Saturday, June 14, 2008

Lake George

There’s only one place in America that I really miss. No, it’s not Times Square, the only Times Square that I know is long gone; not Central Park, I had enough of that when I was there, in New York, that and everything else too, especially the filth and the noise.

I liked the Giant Sequoias in California, they were nice, I don’t miss them. Yosemite is nice, very nice, I don’t miss it. Lots of beautiful memories, lots of places that I’ve never been, lots of good museums, I don’t miss any of it. New Orleans? Almost, but I missed out on that one big time. I had a ticket once, that’s a long story. I don’t care to go now.

The place that haunts me, and the loss of which makes me sad, is the Adirondacks, the mountains and the lakes, the forests, the trees, but mostly the lakes, one lake in particular. Lake George.

The Ticonderoga end, the Rogers’ Rock bend, Black Point Road. I’m sure that the “Sly Fox” is gone, a classic Criss Craft runabout, an eighteen footer. I’m sure that I wouldn’t recognize a lot of it. I don’t care.

I know that I would remember the feel of the water, the great, clear, heavy Lake George water. Several times a year I dream myself swimming in the lake, and I can feel the water very accurately, the water so cold but so welcoming. I know that I would welcome the sound of the little pseudo-waves that hit the rocky edge of the lake in the morning. I don’t really care what I’d see, or what I’d remember, that is my place. That is the only place in America that I long to get back to once before I die. Too look at Rodgers’ Rock; to see the rain on the lake’s surface; to walk along the road at night, unable to see my shoes but covered with a hundred million stars. (I’d probably have to go to Canada for that one.)
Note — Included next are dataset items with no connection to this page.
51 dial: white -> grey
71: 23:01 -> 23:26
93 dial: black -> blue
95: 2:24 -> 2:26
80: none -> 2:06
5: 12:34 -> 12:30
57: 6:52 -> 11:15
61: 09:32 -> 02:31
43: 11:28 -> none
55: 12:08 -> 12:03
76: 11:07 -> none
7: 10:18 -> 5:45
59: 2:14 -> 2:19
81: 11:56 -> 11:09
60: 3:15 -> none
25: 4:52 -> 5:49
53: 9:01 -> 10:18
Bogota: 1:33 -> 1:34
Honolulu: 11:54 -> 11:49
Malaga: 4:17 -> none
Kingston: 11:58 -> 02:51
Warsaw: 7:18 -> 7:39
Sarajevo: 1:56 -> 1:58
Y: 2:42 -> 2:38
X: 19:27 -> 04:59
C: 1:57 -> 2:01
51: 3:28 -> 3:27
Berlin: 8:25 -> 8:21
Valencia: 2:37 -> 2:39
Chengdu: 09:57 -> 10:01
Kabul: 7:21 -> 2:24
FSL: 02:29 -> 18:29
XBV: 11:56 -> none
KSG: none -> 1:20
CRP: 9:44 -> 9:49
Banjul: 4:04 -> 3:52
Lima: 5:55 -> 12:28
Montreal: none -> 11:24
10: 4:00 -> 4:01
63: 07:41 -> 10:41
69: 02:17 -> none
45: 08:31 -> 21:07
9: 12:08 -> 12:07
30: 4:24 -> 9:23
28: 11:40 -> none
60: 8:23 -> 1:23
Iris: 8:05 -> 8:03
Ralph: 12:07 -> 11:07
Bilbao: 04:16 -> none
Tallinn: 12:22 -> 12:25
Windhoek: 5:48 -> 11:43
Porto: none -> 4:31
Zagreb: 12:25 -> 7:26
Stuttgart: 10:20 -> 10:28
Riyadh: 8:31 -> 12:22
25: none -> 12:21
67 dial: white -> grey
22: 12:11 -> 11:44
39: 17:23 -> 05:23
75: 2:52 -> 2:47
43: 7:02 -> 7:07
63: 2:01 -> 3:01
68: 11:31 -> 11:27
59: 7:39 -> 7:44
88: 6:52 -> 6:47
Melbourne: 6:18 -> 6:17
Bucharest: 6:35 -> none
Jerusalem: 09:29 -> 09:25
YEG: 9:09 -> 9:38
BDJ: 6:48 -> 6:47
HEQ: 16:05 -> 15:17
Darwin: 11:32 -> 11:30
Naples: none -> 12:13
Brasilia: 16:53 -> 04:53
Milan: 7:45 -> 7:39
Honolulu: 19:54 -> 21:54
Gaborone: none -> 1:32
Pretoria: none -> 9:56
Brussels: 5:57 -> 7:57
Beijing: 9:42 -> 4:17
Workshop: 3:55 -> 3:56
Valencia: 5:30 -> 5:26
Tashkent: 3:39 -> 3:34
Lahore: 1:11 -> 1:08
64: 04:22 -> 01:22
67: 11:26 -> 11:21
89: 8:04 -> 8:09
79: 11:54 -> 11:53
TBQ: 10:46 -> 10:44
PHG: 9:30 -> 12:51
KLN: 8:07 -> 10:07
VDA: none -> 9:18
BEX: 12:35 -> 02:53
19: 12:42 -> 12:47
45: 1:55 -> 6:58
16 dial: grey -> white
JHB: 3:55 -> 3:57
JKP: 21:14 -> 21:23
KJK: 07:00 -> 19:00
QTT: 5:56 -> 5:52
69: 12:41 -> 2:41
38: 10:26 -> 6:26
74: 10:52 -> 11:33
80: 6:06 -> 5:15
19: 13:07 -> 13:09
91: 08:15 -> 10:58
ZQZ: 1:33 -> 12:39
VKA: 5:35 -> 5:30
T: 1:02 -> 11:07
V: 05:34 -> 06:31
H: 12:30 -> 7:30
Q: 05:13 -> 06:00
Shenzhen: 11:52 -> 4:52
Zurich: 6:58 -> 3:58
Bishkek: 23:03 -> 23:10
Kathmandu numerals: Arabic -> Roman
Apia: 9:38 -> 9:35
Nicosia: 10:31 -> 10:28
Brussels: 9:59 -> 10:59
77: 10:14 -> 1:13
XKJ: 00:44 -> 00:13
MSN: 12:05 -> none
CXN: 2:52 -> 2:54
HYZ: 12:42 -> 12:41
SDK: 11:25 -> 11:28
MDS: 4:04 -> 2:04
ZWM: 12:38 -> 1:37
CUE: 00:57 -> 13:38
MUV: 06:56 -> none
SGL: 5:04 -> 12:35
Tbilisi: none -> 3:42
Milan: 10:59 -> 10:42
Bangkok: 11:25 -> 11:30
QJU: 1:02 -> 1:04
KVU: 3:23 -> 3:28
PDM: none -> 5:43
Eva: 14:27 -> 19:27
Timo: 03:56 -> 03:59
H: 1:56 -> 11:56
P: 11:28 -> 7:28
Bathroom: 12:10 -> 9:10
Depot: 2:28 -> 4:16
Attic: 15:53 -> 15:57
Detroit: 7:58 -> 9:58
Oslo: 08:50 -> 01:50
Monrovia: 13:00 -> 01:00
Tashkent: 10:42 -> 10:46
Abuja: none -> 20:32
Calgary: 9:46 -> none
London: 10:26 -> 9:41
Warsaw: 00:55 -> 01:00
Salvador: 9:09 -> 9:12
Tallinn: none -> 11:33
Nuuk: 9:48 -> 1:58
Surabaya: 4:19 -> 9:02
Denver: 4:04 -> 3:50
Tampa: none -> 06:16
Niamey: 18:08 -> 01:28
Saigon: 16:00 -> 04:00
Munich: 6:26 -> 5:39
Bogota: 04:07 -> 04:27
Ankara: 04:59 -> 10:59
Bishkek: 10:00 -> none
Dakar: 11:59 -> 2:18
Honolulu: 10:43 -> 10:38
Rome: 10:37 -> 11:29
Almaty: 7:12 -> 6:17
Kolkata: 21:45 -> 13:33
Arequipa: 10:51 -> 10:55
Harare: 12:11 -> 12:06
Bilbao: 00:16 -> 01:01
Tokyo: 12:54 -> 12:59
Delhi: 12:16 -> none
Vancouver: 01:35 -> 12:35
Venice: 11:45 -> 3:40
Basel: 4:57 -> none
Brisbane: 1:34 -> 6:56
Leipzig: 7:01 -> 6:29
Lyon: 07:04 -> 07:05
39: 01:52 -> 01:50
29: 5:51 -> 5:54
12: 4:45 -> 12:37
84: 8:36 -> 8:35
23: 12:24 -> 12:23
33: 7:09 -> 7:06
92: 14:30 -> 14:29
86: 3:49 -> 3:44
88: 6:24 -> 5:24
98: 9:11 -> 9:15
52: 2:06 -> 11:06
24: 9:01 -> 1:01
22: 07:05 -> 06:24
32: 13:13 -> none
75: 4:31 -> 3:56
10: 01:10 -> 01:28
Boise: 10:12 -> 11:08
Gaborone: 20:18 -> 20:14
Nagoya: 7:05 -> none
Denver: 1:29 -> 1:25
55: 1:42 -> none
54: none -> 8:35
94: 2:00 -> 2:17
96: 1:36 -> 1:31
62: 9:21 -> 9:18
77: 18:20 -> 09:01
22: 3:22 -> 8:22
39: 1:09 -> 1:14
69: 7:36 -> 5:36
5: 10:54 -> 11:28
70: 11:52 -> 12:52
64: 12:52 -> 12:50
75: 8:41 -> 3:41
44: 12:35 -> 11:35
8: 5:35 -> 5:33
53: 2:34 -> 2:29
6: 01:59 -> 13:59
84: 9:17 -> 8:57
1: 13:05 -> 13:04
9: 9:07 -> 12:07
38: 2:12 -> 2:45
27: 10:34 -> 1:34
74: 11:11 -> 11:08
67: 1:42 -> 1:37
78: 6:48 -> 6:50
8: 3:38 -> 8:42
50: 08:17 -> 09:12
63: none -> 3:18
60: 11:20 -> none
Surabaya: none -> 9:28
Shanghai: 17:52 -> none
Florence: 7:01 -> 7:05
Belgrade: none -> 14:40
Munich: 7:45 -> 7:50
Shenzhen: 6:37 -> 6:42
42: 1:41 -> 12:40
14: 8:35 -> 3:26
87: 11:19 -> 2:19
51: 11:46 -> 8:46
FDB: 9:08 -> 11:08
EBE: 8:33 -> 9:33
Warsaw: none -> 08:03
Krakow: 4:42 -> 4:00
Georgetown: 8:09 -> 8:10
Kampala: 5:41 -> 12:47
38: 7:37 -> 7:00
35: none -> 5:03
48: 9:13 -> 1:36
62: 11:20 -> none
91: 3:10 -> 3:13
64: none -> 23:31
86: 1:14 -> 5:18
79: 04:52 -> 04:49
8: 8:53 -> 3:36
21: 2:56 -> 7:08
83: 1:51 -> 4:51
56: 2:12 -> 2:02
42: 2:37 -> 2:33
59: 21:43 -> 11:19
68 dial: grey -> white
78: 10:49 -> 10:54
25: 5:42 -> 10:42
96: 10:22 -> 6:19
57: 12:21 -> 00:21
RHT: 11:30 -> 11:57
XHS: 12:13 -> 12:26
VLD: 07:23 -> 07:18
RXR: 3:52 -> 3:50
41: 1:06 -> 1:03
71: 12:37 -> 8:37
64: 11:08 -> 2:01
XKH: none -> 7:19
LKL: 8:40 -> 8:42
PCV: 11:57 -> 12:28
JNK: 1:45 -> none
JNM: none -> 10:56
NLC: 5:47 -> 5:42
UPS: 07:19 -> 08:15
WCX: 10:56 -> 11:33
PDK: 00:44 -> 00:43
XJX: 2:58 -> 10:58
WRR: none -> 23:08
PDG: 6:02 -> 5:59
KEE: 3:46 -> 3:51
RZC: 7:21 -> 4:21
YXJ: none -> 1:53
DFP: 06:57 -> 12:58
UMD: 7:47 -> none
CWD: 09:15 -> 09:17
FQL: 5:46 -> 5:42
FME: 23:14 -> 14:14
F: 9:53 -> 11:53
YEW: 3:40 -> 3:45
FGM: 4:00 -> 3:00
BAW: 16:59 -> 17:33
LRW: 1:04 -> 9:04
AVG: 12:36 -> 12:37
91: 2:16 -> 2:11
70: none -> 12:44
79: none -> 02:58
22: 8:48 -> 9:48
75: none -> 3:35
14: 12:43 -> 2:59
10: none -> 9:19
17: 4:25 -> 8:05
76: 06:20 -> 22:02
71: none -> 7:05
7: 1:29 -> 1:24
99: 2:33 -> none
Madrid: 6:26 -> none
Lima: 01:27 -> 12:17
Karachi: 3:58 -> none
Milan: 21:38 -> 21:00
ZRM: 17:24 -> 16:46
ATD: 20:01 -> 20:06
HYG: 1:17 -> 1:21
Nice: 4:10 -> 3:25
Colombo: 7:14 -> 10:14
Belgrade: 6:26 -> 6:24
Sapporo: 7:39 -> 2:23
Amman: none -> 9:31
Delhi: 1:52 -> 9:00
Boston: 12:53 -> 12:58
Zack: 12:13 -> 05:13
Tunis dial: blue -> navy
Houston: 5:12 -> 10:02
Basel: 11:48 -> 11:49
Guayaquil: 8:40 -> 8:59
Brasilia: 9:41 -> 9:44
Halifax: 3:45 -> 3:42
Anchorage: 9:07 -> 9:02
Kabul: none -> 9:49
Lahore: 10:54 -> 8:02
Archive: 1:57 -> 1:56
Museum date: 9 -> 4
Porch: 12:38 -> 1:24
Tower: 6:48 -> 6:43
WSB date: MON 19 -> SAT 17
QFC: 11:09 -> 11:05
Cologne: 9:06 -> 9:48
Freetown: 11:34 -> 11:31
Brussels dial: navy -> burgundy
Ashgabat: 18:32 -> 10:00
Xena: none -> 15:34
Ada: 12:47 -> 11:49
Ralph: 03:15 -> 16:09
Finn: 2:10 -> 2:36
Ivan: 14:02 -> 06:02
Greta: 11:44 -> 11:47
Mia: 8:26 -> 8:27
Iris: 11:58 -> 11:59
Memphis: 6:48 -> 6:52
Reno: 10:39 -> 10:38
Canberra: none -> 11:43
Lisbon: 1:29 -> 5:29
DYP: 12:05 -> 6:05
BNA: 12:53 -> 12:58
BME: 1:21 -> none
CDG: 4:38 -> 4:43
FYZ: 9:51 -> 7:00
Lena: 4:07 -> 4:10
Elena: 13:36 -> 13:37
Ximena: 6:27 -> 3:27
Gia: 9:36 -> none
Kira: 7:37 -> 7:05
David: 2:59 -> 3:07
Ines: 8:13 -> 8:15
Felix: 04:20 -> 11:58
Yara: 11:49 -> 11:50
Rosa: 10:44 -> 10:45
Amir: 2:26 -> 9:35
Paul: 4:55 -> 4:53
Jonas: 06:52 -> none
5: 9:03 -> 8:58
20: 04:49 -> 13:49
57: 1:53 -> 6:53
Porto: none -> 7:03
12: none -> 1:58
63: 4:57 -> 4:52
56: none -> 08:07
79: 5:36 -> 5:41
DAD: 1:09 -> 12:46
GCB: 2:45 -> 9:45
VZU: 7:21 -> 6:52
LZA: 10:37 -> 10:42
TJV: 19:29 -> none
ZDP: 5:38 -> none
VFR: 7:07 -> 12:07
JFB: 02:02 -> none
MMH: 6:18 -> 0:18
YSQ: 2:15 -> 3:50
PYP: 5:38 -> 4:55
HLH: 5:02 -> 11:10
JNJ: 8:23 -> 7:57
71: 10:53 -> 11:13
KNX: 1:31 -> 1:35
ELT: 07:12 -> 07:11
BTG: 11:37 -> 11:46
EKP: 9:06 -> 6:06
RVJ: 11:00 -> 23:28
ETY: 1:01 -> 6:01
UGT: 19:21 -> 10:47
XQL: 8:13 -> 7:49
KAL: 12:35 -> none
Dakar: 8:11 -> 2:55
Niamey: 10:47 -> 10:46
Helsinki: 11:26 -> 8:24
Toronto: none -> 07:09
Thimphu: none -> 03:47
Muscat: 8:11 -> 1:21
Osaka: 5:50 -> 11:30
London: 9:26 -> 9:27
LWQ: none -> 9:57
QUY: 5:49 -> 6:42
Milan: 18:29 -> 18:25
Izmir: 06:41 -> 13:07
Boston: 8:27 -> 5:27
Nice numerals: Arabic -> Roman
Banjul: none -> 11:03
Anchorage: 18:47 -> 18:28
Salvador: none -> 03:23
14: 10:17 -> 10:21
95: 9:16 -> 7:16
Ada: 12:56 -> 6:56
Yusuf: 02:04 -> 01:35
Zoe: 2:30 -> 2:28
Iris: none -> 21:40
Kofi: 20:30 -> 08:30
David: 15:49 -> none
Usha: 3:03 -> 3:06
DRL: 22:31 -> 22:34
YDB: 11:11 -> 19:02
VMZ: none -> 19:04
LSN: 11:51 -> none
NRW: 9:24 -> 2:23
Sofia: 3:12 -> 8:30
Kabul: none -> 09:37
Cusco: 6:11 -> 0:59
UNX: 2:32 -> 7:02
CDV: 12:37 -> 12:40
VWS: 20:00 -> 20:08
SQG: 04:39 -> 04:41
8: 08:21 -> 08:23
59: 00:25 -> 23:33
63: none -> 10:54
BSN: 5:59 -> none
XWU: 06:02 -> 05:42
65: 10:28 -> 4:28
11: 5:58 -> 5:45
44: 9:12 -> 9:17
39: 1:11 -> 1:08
I don’t care what I’d find. I don’t care what it has all become. I need to be there. To close my eyes and swing my head back and just be there. I need to go back, no agenda, no excuses, no expectations. There will come a time when it stretches from horizon to horizon, when it becomes my entire world, my entire focus, my reason to go on, to go back, to see it and feel it, to smell the thick mat of forest-corruption, to listen to the birds, I know, I’ve heard so many birds, but I want to hear those birds, those Adirondack birds, those Lake George birds, and listen to those little waves, just a couple of mornings, and I’ll be happy, after that I can die happy.